5. En quoi l’étude de la suite de Fibonacci est-elle utile en informatique (algorithmique) ?
Réponse : La suite de Fibonacci est un classique en algorithmique qui permet d’illustrer plusieurs concepts fondamentaux :
- La récursivité vs la programmation dynamique : Un algorithme récursif naïf implémentant directement la formule $F_n = F_{n-1} + F_{n-2}$ possède une complexité temporelle exponentielle en $O(\varphi^n)$ car il recalcule de nombreuses fois les mêmes valeurs. En stockant les résultats intermédiaires dans un tableau (programmation dynamique), on réduit la complexité à $O(n)$ opérations.

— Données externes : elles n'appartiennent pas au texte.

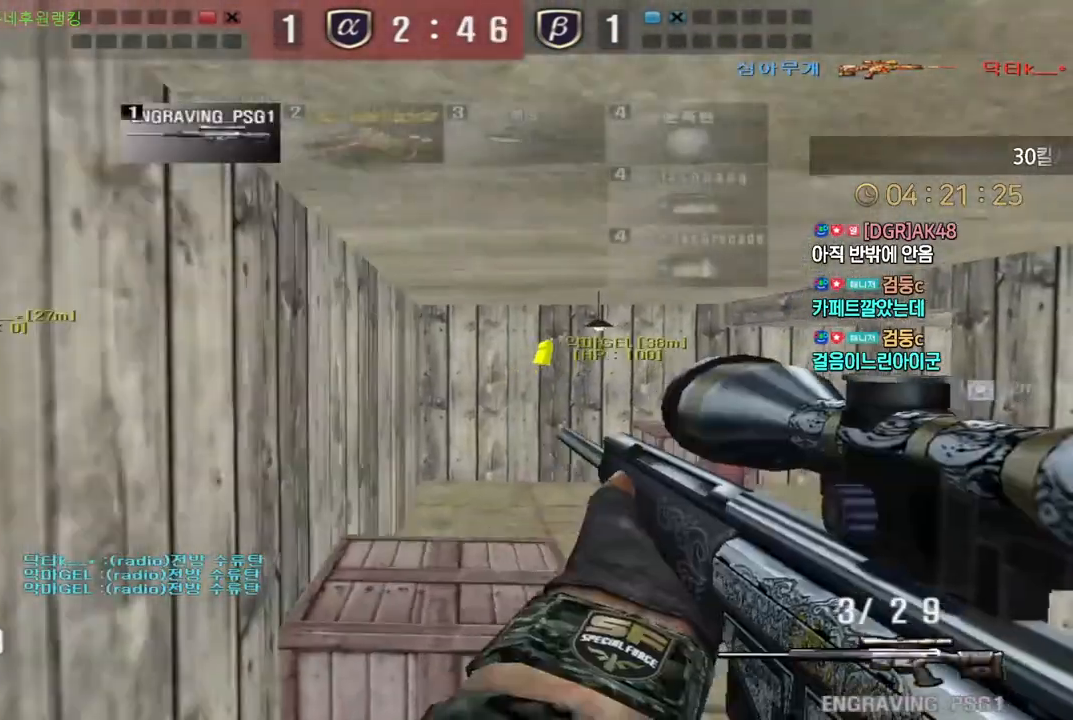
{"keys": ["d", "w"], "events": [[133, "d", "down"], [133, "w", "down"]]}
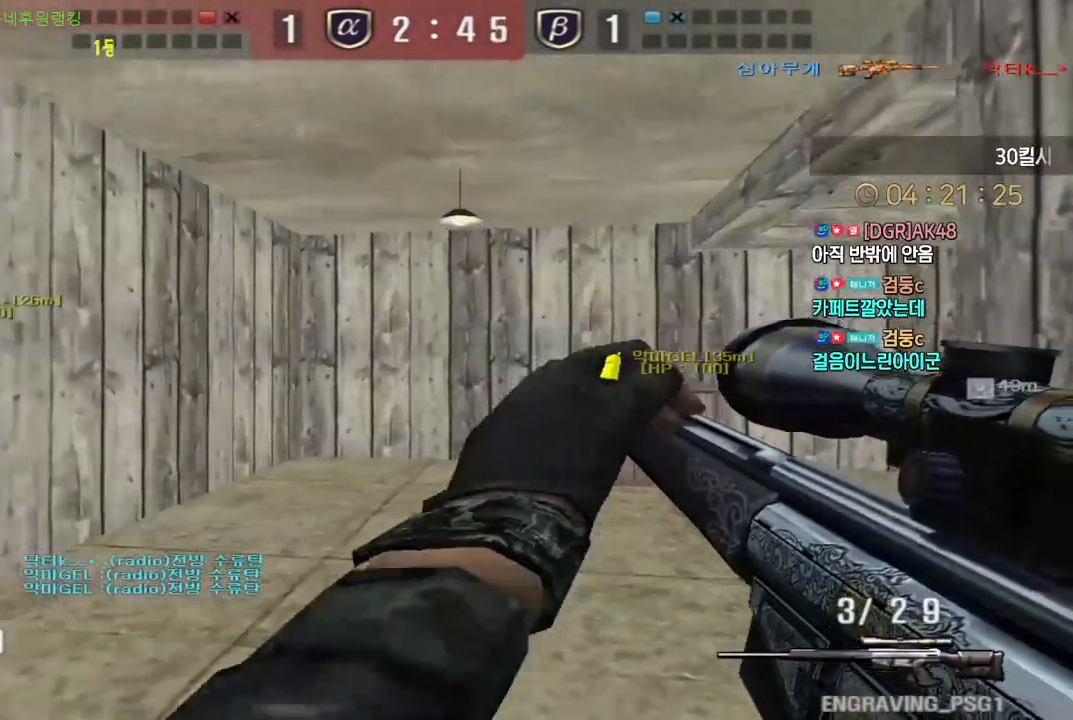
{"keys": ["ctrl"], "events": [[83, "ctrl", "down"], [100, "d", "up"], [117, "w", "up"], [200, "d", "down"], [200, "w", "down"], [217, "ctrl", "up"], [417, "ctrl", "down"], [433, "d", "up"], [450, "w", "up"]]}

- La structure de données “Tas de Fibonacci” (Fibonacci Heap) : C’est une structure de file de priorité très performante utilisée dans des algorithmes d’optimisation de graphes, comme l’algorithme de Dijkstra pour trouver le plus court chemin dans un réseau.
- Le codage de Fibonacci : Un système de codage d’entiers utilisé en compression de données qui repose sur le théorème de Zeckendorf, affirmant que tout entier positif peut s’écrire de manière unique comme la somme de nombres de Fibonacci non consécutifs.